» **WHAT NEEDS TO BE DONE**: Your reply should consist of the entries, copied exactly and stripped of images.

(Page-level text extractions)
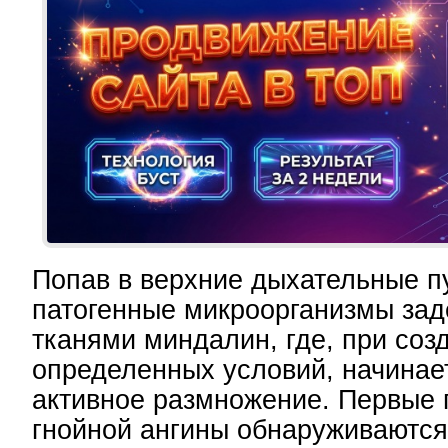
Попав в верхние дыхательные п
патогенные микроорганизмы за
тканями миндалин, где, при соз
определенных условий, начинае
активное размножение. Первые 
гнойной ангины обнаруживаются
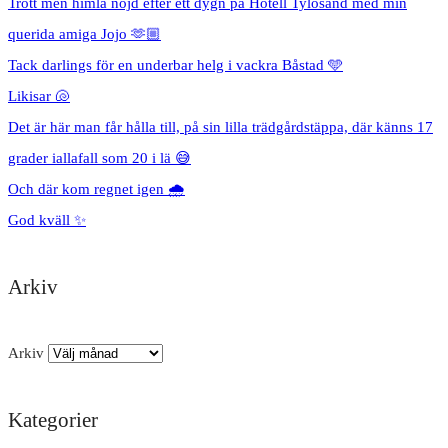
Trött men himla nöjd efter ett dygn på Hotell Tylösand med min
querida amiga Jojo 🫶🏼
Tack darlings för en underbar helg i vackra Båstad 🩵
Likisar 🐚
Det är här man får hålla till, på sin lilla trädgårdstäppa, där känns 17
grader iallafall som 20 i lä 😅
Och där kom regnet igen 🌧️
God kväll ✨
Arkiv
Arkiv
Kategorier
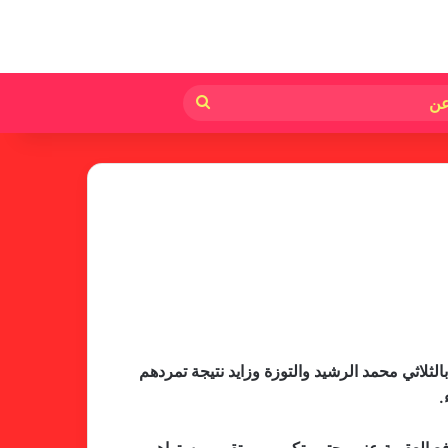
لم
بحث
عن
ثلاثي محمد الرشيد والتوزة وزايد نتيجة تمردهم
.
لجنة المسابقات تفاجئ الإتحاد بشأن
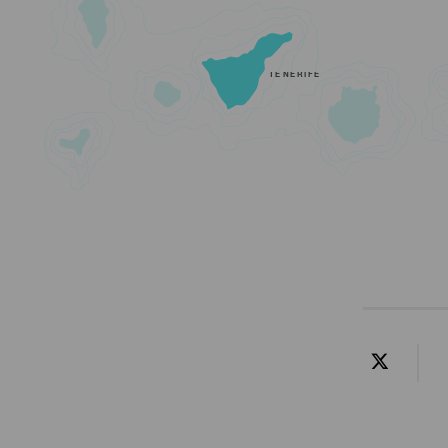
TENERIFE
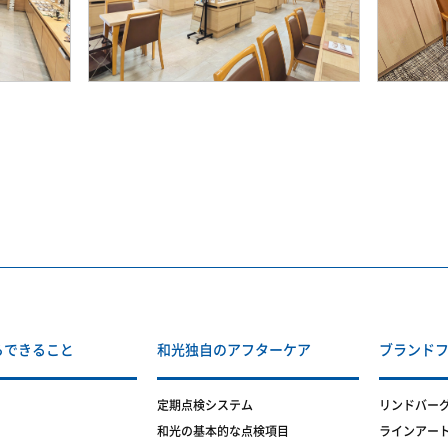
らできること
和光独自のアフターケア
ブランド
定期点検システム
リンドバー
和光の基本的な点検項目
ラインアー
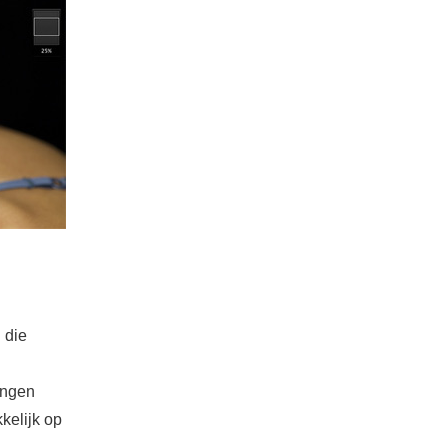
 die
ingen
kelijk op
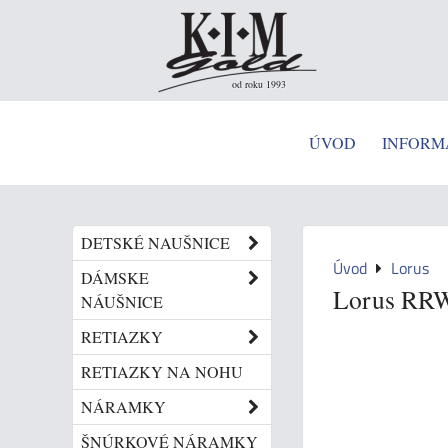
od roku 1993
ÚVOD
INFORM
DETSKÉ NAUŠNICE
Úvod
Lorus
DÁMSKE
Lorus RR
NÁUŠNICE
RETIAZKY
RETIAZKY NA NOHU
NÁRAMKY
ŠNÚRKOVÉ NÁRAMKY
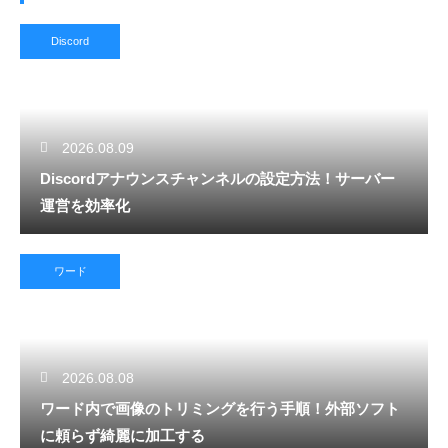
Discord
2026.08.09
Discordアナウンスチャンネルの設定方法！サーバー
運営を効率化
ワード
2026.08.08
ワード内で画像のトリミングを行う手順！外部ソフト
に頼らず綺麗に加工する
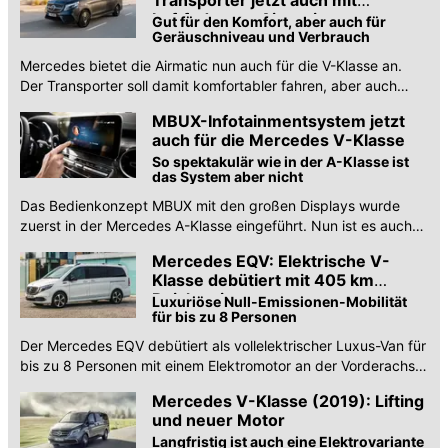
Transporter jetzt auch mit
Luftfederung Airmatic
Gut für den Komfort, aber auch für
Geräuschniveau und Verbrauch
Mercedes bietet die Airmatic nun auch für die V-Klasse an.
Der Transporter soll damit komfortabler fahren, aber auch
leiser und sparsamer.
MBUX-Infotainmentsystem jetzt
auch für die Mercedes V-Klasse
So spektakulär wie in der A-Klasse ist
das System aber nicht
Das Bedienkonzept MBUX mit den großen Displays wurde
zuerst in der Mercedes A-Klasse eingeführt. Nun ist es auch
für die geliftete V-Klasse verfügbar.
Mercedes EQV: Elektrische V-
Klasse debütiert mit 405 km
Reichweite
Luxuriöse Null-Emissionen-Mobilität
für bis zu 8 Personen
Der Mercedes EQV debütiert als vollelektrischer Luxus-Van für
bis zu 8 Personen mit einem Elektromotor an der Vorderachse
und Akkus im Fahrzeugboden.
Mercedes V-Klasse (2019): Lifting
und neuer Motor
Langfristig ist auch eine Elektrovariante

» **YOUR RESPONSE**:
Попав в верхние дыхательные п
патогенные микроорганизмы за
тканями миндалин, где, при соз
определенных условий, начинае
активное размножение. Первые 
гнойной ангины обнаруживаются
Trött men himla nöjd efter ett dygn på Hotell Tylösand med min
querida amiga Jojo 🫶🏼
Tack darlings för en underbar helg i vackra Båstad 🩵
Likisar 🐚
Det är här man får hålla till, på sin lilla trädgårdstäppa, där känns 17
grader iallafall som 20 i lä 😅
Och där kom regnet igen 🌧️
God kväll ✨
Arkiv
Arkiv
Kategorier
لم
بحث
عن
ثلاثي محمد الرشيد والتوزة وزايد نتيجة تمردهم
.
لجنة المسابقات تفاجئ الإتحاد بشأن
TENERIFE
らできること
和光独自のアフターケア
ブランド
定期点検システム
リンドバー
和光の基本的な点検項目
ラインアー
 die
ingen
kelijk op
od roku 1993
ÚVOD
INFORM
DETSKÉ NAUŠNICE
Úvod
Lorus
DÁMSKE
Lorus RR
NÁUŠNICE
RETIAZKY
RETIAZKY NA NOHU
NÁRAMKY
ŠNÚRKOVÉ NÁRAMKY
Discord
2026.08.09
Discordアナウンスチャンネルの設定方法！サーバー
運営を効率化
ワード
2026.08.08
ワード内で画像のトリミングを行う手順！外部ソフト
に頼らず綺麗に加工する
Transporter jetzt auch mit
Luftfederung Airmatic
Gut für den Komfort, aber auch für
Geräuschniveau und Verbrauch
Mercedes bietet die Airmatic nun auch für die V-Klasse an.
Der Transporter soll damit komfortabler fahren, aber auch
leiser und sparsamer.
MBUX-Infotainmentsystem jetzt
auch für die Mercedes V-Klasse
So spektakulär wie in der A-Klasse ist
das System aber nicht
Das Bedienkonzept MBUX mit den großen Displays wurde
zuerst in der Mercedes A-Klasse eingeführt. Nun ist es auch
für die geliftete V-Klasse verfügbar.
Mercedes EQV: Elektrische V-
Klasse debütiert mit 405 km
Reichweite
Luxuriöse Null-Emissionen-Mobilität
für bis zu 8 Personen
Der Mercedes EQV debütiert als vollelektrischer Luxus-Van für
bis zu 8 Personen mit einem Elektromotor an der Vorderachse
und Akkus im Fahrzeugboden.
Mercedes V-Klasse (2019): Lifting
und neuer Motor
Langfristig ist auch eine Elektrovariante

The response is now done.